Operators have plenty of scope to upgrade consumer plans; charging extra for the upgrade is the challenge
17 October 2022 | Research
Article | PDF (3 pages) | Fixed Broadband Services| Mobile Services
Verizon reported in its 2Q 2022 results that 78% of its customer base was on an unlimited plan, up from 69% a year earlier. ARPA increased from USD120 to USD124 in the same time frame, helped by this migration to unlimited contracts.
Most other operators have a far lower share of customers on unlimited plans. They should target a very high level of penetration for unlimited plans; over 80% looks like a realistic target, based on the Verizon data. This is good news; it should help to increase revenue as long as they can increase ARPA as part of the migration process.
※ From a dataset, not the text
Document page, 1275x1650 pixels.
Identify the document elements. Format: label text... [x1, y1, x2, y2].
The same basic message also applies to fixed broadband. The adoption of the fastest consumer broadband plans (typically 1Gbit/s) is still low, which suggests that there is potential for increased take-up. This potential from the basic connectivity business should not be overlooked at a time when consumer revenue growth seems hard to achieve.
Perhaps ironically, the high penetration figures for unlimited mobile plans are probably less good news for Verizon than for other operators. Verizon believes that there is “room for more” ARPA growth driven by the shift to unlimited plans, but it has limited headroom. It will need to use other reasons, such as faster speeds or access to content, to encourage migration to more expensive plans. The same challenge will face all operators in time.
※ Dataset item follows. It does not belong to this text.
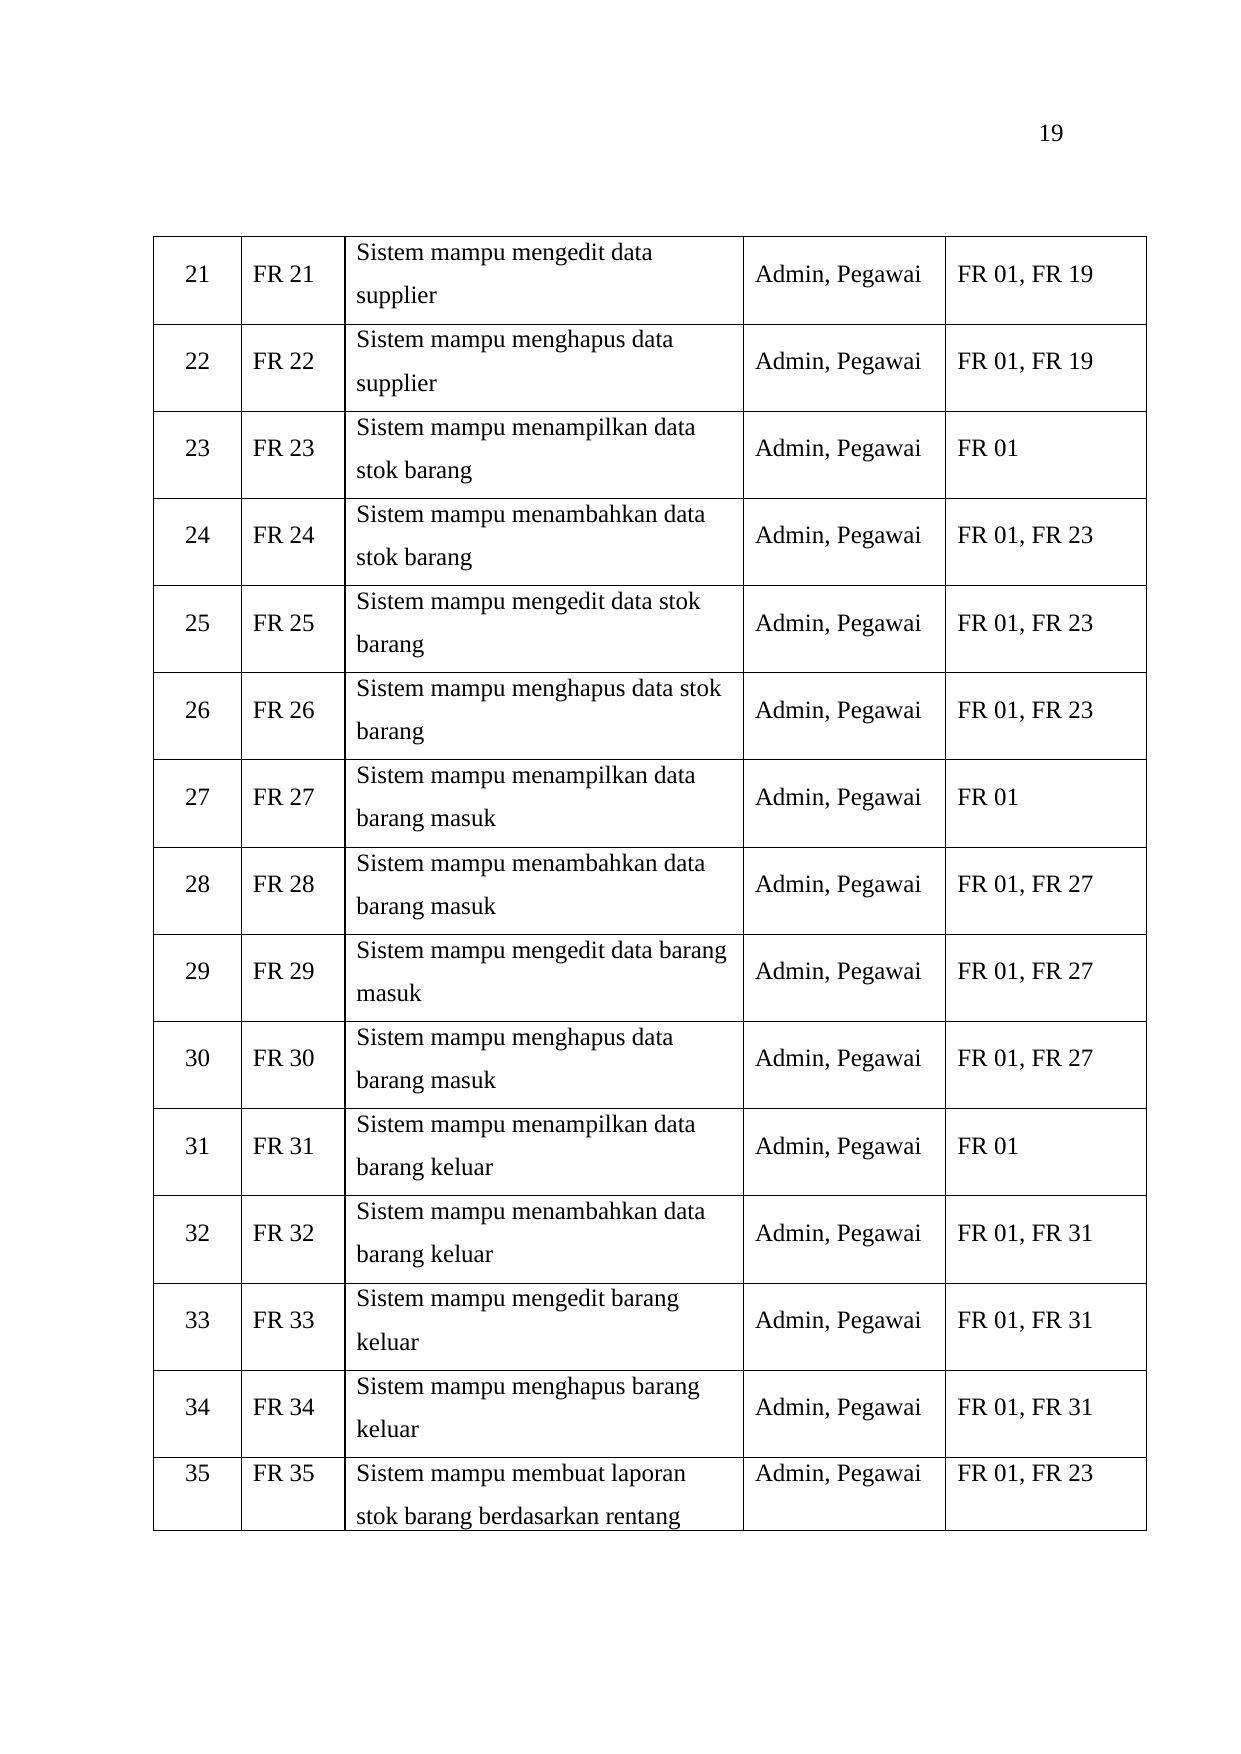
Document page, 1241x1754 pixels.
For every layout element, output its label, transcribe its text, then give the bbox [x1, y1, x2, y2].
Very large and unlimited mobile data plans remain under-penetrated in many countries
Few operators regularly report on the take-up of unlimited plans, but we have data on adoption from our most recent consumer survey. Figure 1 shows the percentage of respondents to our survey that either have an unlimited data plan or have at least 30GB included in their monthly allowance.
Figure 1: Respondents with data allowances of at least 30GB per month, selected countries in Europe and North America, 2022
Our survey suggests that significant potential to upgrade customers to plans with larger data allowances remains in all countries, if we accept 80% penetration as a reasonable target. Operators in southern Europe, Ireland and the USA have upgraded more of their customers to unlimited plans than their counterparts in Canada and northern Europe, but this means that they have fewer customers left to upgrade.
It is also likely that operators in southern Europe, Ireland and the USA have migrated customers to unlimited plans more rapidly than those elsewhere due to competitive pressures. Indeed, ARPU has fallen faster in the past 3 years in southern Europe and Ireland than in most northern European countries.
Operators in northern Europe will be able to migrate their customers to unlimited plans more gradually and should be in a stronger position to charge extra for the additional data. As we have written about before, operators need strategies for raising prices in a time of high inflation. Simply increasing prices in return for no improvement in service is likely to prove unpopular. Bundling in extra data may help to sweeten the pricing increases.
Subscribers to 1Gbit/s broadband plans remain rare in most countries
The fixed broadband situation is similar to that for mobile services; operators have plenty of scope to upgrade customers. The highest tier of fixed broadband connection offered to consumers is 1Gbit/s in most countries, but the take-up of these services is low. Figure 2 provides data on take-up of these products from our most recent consumer survey.
Figure 2: Respondents with broadband speeds of more than 500Mbit/s, selected countries in Europe and North America, 2022
Again, southern Europe leads the way in terms of penetration, but the gap is narrower than in the mobile market. Differences between countries are driven partly by competition and availability; competition from multiple fibre networks in France and Spain is driving the take-up of higher speeds.
We expect that at least 50% of subscribers, and possibly over 75% of subscribers, will take a 1Gbit/s plan (or faster) in the longer term in most high-income countries. As with the mobile market, the survey data suggests that there is significant potential to upgrade customers.
The positive message from both the mobile and fixed markets is that plenty of potential for upgrades remains. The challenge for operators in the near term will be to charge extra for faster fixed speeds or larger mobile data allowances and not to simply give the extra value away.
Inevitably, this opportunity will fade in the longer term as the penetration of unlimited mobile plans and faster fixed plans saturates. Operators will then need to look to other services, such as the aggregation of TV and games, to justify future price rises (see Analysys Mason’s Operators considering aggregating digital content have a wide range of approaches to choose from for discussion of these strategies).